Басмаческое движение — военно-национальное, военно-политическое и религиозное движение народов Центральной Азии, носившее в основном партизанский характер, возникло после 1917 года и было направлено против русской и советской власти. Название «басмачи» — от тюркского «басма» (налет), сами басмачи именовали себя моджахедами, то есть участниками джихада, священной борьбы мусульман против неверных. Наибольшего размаха достигло в начале 20-х годов, в основном было подавлено к 1926 году. Вторая волна басмаческих выступлений относится к концу 20-х — началу 30-х годов и связана с коллективизацией. Подавлено в основном к середине 30-х годов, однако отдельные, спорадические очаги сопротивления сохранялись до 1942 года.

48

Межнациональные столкновения, восстания и волнения происходили в Узбекистане с завидной регулярностью. В 1898 году имел место так называемый Андижанский мятеж или Киргизско-Андижанское восстание, направленное против российского господства, во главе с Дукчи-ишаном. В 1916 году — Среднеазиатское восстание, охватившее весь Западный (российский) Туркестан. В 20–30-е годы ХХ века имело место массовое басмаческое движение, носившее характер партизанской войны, в 1969 году — антирусские выступления узбекской молодежи в Ташкенте после футбольного матча, сопровождавшиеся напряженностью во всей республике и повторными эксцессами в Ташкенте. В 1989 году — погромы турок-месхетинцев или ферганские погромы, в основном в Ферганской области. В 1990 году происходили армянские погромы в Андижане (а также «богатых бухарских евреев»). В том же 1990 году — межэтнический конфликт (резня) между узбеками и киргизами в Ошской области. В 1992 году — студенческие волнения в Ташкенте. В 2005 году — сопровождавшийся многочисленными жертвами Андижанский мятеж.

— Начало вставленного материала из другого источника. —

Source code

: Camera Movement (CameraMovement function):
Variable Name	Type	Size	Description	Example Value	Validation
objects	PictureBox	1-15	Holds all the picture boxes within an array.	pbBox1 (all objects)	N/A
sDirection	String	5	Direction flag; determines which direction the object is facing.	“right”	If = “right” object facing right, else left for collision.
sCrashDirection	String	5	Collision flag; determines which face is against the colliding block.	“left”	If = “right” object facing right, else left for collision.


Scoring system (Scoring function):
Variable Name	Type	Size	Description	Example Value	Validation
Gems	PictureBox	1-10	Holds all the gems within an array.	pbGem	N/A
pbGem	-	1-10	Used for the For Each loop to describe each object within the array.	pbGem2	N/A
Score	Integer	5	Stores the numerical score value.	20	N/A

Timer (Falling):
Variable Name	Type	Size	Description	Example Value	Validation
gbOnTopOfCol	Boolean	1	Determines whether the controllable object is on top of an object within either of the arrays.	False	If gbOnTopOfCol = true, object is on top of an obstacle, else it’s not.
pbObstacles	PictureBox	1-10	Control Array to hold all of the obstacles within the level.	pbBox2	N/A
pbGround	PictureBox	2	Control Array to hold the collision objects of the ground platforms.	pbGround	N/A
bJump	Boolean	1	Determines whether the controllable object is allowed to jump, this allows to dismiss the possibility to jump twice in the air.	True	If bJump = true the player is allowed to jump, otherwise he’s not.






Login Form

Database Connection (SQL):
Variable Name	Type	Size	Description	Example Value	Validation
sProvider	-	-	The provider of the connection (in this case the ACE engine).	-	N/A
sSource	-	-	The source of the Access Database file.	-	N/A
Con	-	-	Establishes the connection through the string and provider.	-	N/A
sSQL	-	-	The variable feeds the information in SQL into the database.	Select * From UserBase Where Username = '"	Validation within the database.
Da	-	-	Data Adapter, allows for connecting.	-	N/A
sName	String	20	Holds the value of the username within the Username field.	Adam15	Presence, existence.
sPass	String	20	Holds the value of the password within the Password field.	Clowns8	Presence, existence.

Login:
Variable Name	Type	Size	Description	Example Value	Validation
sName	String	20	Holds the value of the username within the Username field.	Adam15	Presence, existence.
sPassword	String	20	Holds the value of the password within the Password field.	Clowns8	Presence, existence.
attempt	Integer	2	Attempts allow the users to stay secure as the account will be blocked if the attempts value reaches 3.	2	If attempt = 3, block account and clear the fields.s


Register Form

Следует заметить, что межнациональные столкновения и волнения происходили в СССР регулярно, по нескольку в год, не только в Узбекистане, но информация о них тщательно скрывалась.

49

Элен Каррер д’Анкосс, историк, политолог и специалист по России, в 1978 году в книге «Расколотая империя» предсказала распад СССР, увязывая его с высокой рождаемостью в республиках Средней (Центральной) Азии и нарастанием там социальных проблем и политической неустойчивости. Как видим, это предсказание сбылось ровно наполовину.

50

Беклербек — глава администрации, высшее должностное лицо в Золотой орде при хане, примерно соответствует премьер-министру.